Directions
**a.** Please set down the part of the article on Saudi women driving starting at "JEDDAH: The world" and ending at "the first-time drivers.".
**b.** Decide whether each statement agrees with the article on Saudi women driving, answering yes or no and quoting the words from the article that settle it: (i) Some police officers gave roses to first-time drivers. (ii) Aseel Al-Hamad drove a Formula 1 car before the Monaco Grand Prix. (iii) Samah Algosaibi was driving around Riyadh.
**c.** Translate this sentence from the article on Saudi women driving into Spanish: "“I feel proud, I feel dignified and I feel liberated,” said Saudi Shoura Council member Lina Almaeena, one of the first women to drive in the Kingdom."

[[ Passage, beginning ]]

JEDDAH: The world awoke on Sunday to images and video footage many thought they would never see — newly empowered Saudi women taking the wheel and driving their cars.

As the de facto ban on women driving ended after more than 60 years, women across the Kingdom flooded social media with videos of their first car trips, while some police officers among the large number out on the streets distributed roses to the first-time drivers.

The celebrations even reached as far as France, where Aseel Al-Hamad, the first female member of the Saudi national motorsport federation, drove a Formula 1 racing car in a special parade before the French Grand Prix at Le Castellet.

“I hope doing so on the day when women can drive on the roads in the Kingdom of Saudi Arabia shows what you can do if you have the passion and the spirit to dream,” she said.

In a tribute to Saudi female drivers, the Lebanese soprano Hiba Tawaji released a special video of a song she performed live in Riyadh at a concert last December “Today women in Saudi Arabia can legally drive their cars,” she said. “Congratulations on this achievement, this one’s for you!”

Back home in Saudi Arabia, the atmosphere was euphoric. “It’s a beautiful day,” businesswoman Samah Algosaibi said as she cruised around the city of Alkhobar. 

“Today we are here,” she said from the driver’s seat. “Yesterday we sat there,” she said, pointing to the back.

“I feel proud, I feel dignified and I feel liberated,” said Saudi Shoura Council member Lina Almaeena, one of the first women to drive in the Kingdom.

She told Arab News that the event was changing her life by “facilitating it, making it more comfortable, making it more pleasant, and making it more stress-free.”

Almaeena urged all drivers to follow the traffic and road safety rules. “What’s making me anxious is the misconduct of a lot of the drivers, the male drivers. Unfortunately they’re not as disciplined as they should be. Simple things such as changing lanes and using your signals — this is making me anxious.

“But I’m confident: I’ve driven all around the world when I travel, especially when I’m familiar with the area. It’s really mainly how to be a defensive driver because you have to be.”

[[ Passage, end ]]
[[ Supplied data, beginning ]]

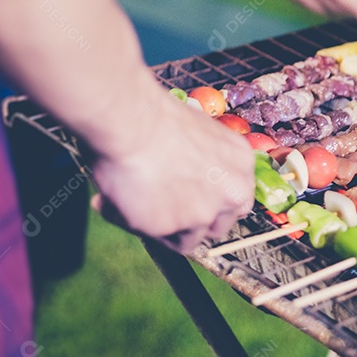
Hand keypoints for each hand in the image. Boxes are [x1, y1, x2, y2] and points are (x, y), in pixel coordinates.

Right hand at [89, 90, 254, 253]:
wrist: (130, 121)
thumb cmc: (155, 118)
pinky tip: (115, 202)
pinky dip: (136, 226)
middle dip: (194, 222)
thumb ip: (204, 165)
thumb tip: (184, 182)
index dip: (215, 205)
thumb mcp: (199, 137)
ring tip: (135, 202)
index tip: (195, 203)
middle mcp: (232, 191)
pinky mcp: (174, 228)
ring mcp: (205, 212)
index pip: (238, 200)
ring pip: (189, 238)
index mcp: (241, 163)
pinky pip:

[[ Supplied data, end ]]

Per-task answers
**a.**
JEDDAH: The world awoke on Sunday to images and video footage many thought they would never see — newly empowered Saudi women taking the wheel and driving their cars.

As the de facto ban on women driving ended after more than 60 years, women across the Kingdom flooded social media with videos of their first car trips, while some police officers among the large number out on the streets distributed roses to the first-time drivers.

**b.**
(i) Yes: "some police officers among the large number out on the streets distributed roses to the first-time drivers."
(ii) No: "drove a Formula 1 racing car in a special parade before the French Grand Prix at Le Castellet."
(iii) No: "as she cruised around the city of Alkhobar."

**c.** «Me siento orgullosa, me siento digna y me siento liberada», dijo Lina Almaeena, miembro del Consejo de la Shura saudí y una de las primeras mujeres en conducir en el Reino.